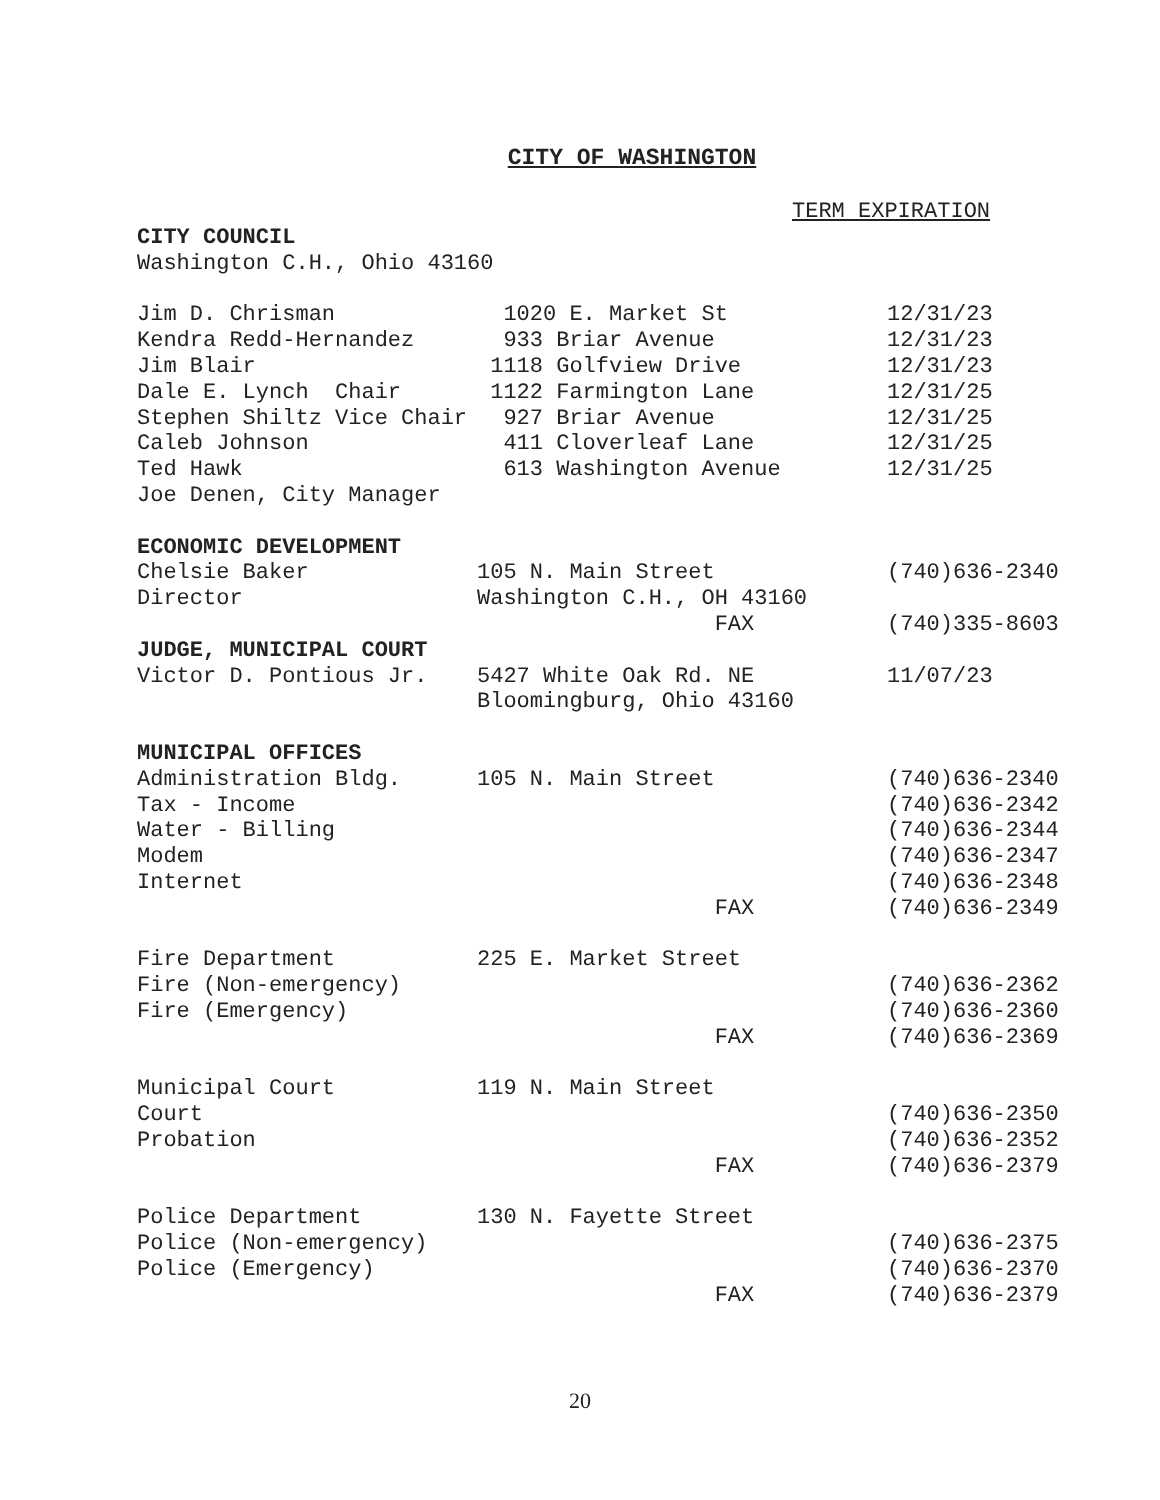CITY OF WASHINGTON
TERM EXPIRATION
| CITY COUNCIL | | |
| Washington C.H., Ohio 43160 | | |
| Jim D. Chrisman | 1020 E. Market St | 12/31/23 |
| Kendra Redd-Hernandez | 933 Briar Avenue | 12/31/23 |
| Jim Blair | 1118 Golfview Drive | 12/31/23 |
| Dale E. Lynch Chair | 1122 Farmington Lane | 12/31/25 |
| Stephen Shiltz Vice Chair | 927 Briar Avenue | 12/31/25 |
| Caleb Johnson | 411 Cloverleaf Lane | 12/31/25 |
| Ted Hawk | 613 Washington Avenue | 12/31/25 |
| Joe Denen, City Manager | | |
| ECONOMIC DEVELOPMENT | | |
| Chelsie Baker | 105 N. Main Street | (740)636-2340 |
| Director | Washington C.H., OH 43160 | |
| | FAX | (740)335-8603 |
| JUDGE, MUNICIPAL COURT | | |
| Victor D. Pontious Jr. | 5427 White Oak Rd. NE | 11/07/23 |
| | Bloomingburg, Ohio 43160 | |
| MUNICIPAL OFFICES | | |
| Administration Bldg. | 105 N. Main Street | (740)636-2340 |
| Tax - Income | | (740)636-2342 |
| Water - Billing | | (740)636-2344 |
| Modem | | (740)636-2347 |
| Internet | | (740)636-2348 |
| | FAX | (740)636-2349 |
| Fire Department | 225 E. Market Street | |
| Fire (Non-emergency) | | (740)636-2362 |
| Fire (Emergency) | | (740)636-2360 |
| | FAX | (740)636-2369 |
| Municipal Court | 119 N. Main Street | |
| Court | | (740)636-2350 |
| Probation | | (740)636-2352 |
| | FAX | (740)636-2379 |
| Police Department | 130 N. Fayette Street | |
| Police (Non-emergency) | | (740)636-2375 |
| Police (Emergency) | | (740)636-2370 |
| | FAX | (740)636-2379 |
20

========================================================================

A single number, please: the count of lines above that contain the string "Street".

§ Response below
5